Liquid Fuels from Coal

Both non-renewable coal and natural gas can be used to create liquid fuels for our transportation systems, but such fuels will be very expensive and if used in this way our reserves will not last more than a few decades. Coal and natural gas are heavily used to generate electricity, space heating and smelting of metals, especially steel. In converting coal to liquid fuels, about 47% of the energy in the coal is lost in the conversion process.

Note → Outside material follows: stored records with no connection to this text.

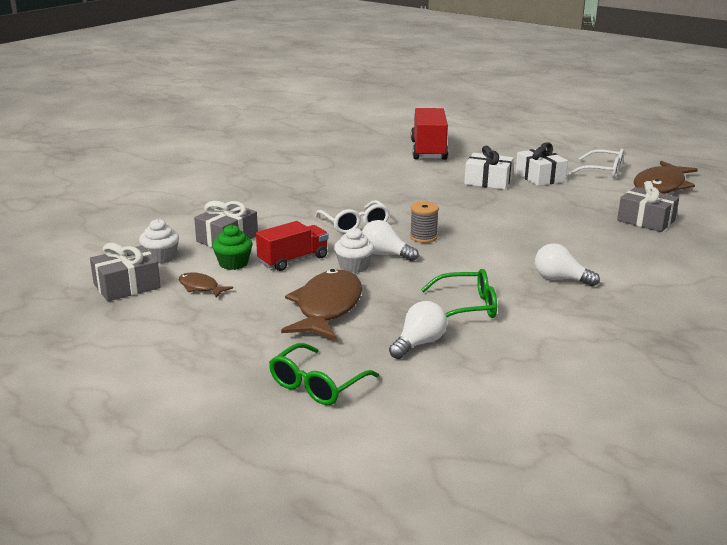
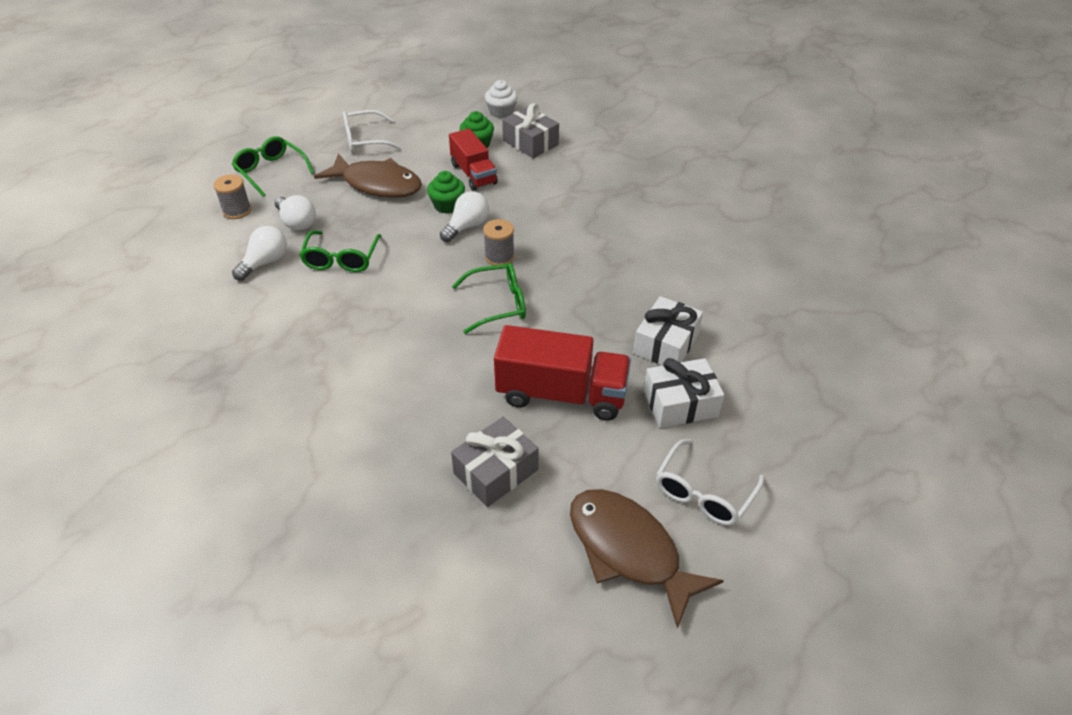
camera: 100 degrees right, 20 degrees up
grey gift [90,243,161,301] -> none
brown fish [179,272,233,298] -> none
white glasses [315,200,390,234] -> white glasses moved to [343,110,402,153]
white cupcake [334,228,374,273] -> green cupcake [427,171,465,214]
red truck [411,108,448,160] -> red truck moved to [494,325,631,421]
white light bulb [535,243,600,286] -> white light bulb moved to [232,226,287,281]
none -> grey spool [213,174,251,219]
none -> green glasses [452,263,526,334]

The coal-to-liquids process is very capital intensive (thus expensive) and our capacity to ramp up production to meet transportation fuel needs is limited. We can probably not do so fast enough to meet the expected rate of decline in conventional oil supplies (Hirsch Report). If we use coal for producing liquid fuels, greenhouse gas emissions per kilometre will double.

Synthetic Gas from Coal

Synthetic gas can be generated from coal (and is used as the input to create liquid fuels from coal). Synthetic gas can also be used, and historically was used, as replacement for natural gas. However, our current gas distribution systems cannot be used to deliver synthetic gas because the high hydrogen content is incompatible with existing natural gas delivery pipelines.

Tar Sands

Tar sand deposits, principally found in Alberta, Venezuela contain very large amounts of hydrocarbon material in the form of heavy tars. These can be converted into conventional liquid fuels using an energy and capital intensive process of mining or steam extraction plus 'cracking' to upgrade the tar into a synthetic crude oil that can be further refined.

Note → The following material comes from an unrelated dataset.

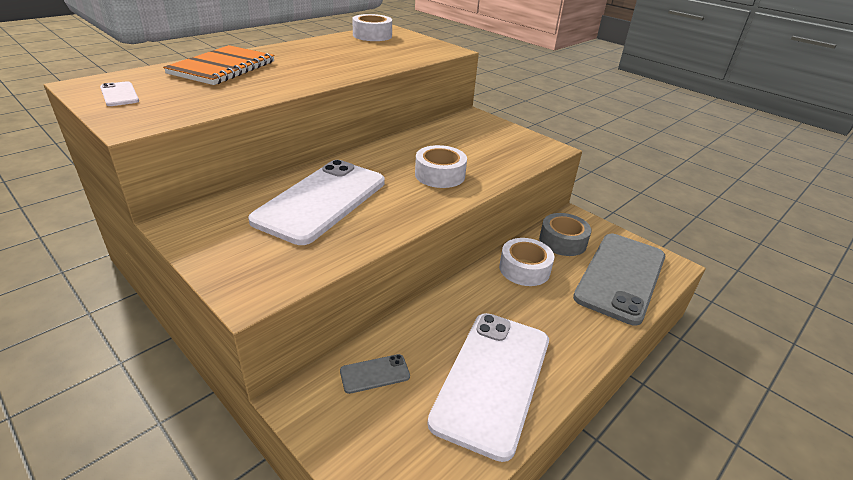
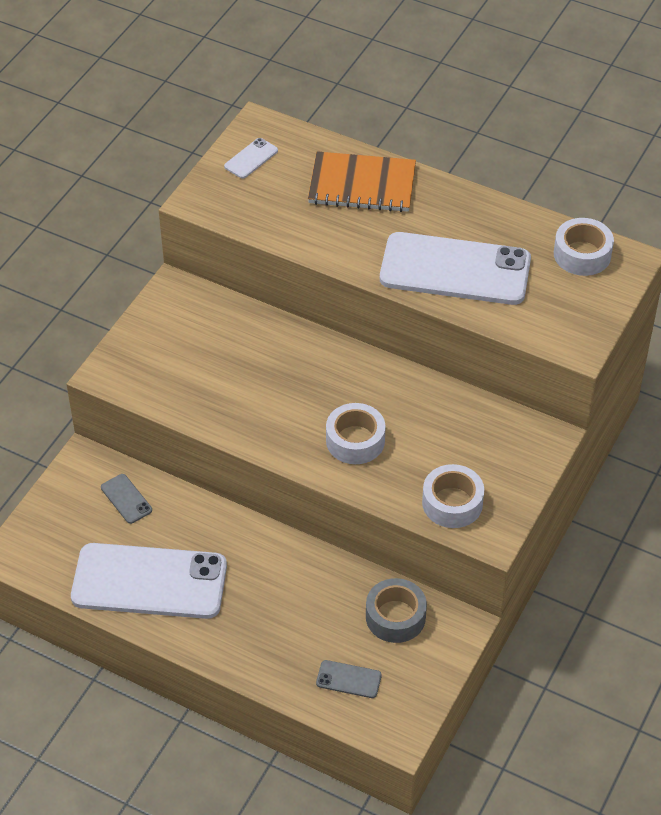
camera: 75 degrees right, 15 degrees up
white phone [248,160,385,245] -> white phone moved to [380,232,531,305]
white tape [499,238,554,286] -> white tape moved to [422,464,484,528]
grey phone [573,234,665,325] -> grey phone [316,660,382,698], size x0.40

The net energy from these processes is relatively low, as little as 2 barrels for an equivalent of 1 barrel of energy input (often in the form of natural gas) and capital costs in Alberta are running as high as 100,000$ per barrel per day of production. Consequently, despite having commercially recoverable reserves nearly equal to those of Saudi Arabia, Alberta's production is only about 1/10 of that of Saudi Arabia. It will take about 15 years to triple that output and it is not expected that Alberta will ever match Saudi Arabia's peak production. Current tar sand production produces high levels of greenhouse gases.

Nuclear Power

At the current rate of world consumption there are only about 4 decades worth of proven uranium 235 reserves. It is likely that reserves can be expanded as uranium prices rise but may not be sufficient for a longer term, much expanded nuclear system. To support such a program it will be necessary to develop breeder reactor technology based on uranium 238, about 100 times more plentiful than uranium 235, or develop thorium cycle reactors.

In any case, nuclear reactors are expensive, capital intensive and take many years to construct. It will be difficult to build them at a rate that could supply sufficient energy to offset oil depletion.

Nor is nuclear energy, used primarily to generate heat and electricity, directly substitutable for liquid fossil fuels. To use nuclear energy to solve the liquid fuels problem we would have to either use the electricity they produce to create hydrogen through electrolysis of water and then replace our fleet of liquid fuel internal combustion engines with fuel-cell based vehicles, a hugely expensive proposition that would take many decades and for which we still do not have working technology, or use nuclear plants to displace all coal based generation of electricity and divert the coal to production of liquid fuels.

Nuclear Fusion

The development of nuclear fusion for the production of electrical power is still experimental and unproven after decades of research and billions of investment. The demonstration of a practical system is still decades aways and may never be achieved.

Hydrogen

Hydrogen has been promoted as the energy source of the future, powering the 'Hydrogen Economy'. That might be the case if large volumes of pure hydrogen were available on Earth, but that is not so. All but a very small amount of hydrogen is bound up in molecules, such as water (H2O). The chemical bonds have to be broken using a energy source before the hydrogen can be released so that it can be burned as a fuel. The amount of energy needed to break the bonds is greater than the energy that will be released when hydrogen is burned. Hydrogen is not an energy source. It is, at best, an energy carrier.